Because of this intense concentration on the tangling protagonists, "Manon Lascaut" can work only with a pair of great singing actors and, in Renata Scotto and Placido Domingo, the Met has them. I'm usually allergic to the narcissism of Scotto's acting and the dynamic affectations of her singing, but her coy trickery suits the inauthentic, posturing Manon, and her hushed delivery of the dying lament, “Sola, perduta, abbandonata", skillfully skirted both the gutsiness of conventional verismo and the ear-piercing shrieks to which she's liable when overtaxing her voice. Scotto is all self-admiring mannerism: Domingo, as befits des Grieux, is all generous, impulsive ingenuousness. At the inn in Amiens he is lyrically affable, his voice aquiver with desire: later, when his life (as he wails) has turned into a prolonged torment, he brings to the music the enraged intensity of Otello or the delirious Tristan.
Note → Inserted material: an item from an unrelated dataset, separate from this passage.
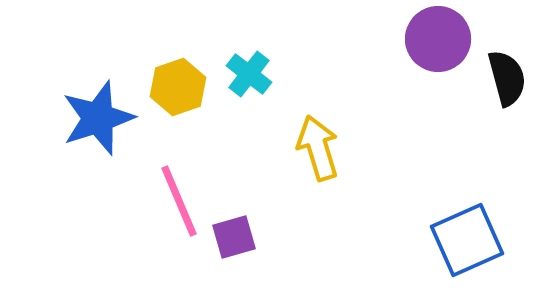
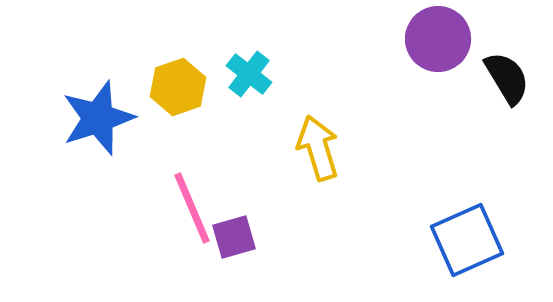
black semicircle: rotated 16 degrees counterclockwise
pink line: moved 13 px right, 7 px down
James Levine's conducting of the final scene seemed too indulgent towards Scotto, who was dying in an orgy of slow-motion spasms and whispered half-tones, but he manages the transition from the comic levity of the first scenes to the tragic grief of the conclusion with sure understanding. So does the designer, Desmond Heeley: his sets for Amiens, Paris and Le Havre are opulent picture-postcards, complete with bromided livestock supplied (according to the programme) by All-Tame-Animals, Inc.; but for Louisiana he has devised a starkly abstract plain with a skeletal ridge and a crimson sky.

The performance I saw was a global relay, transmitted live by satellite to television networks in Europe and the Far East. Television is rescuing the world’s beleaguered opera houses from their deficits: that same day Covent Garden’s “Lucrezia Borgia” was being telecast in this county. BBC2 has the Met’s “Manon Lescaut” on videotape and will show it soon. It oughtn’t be missed.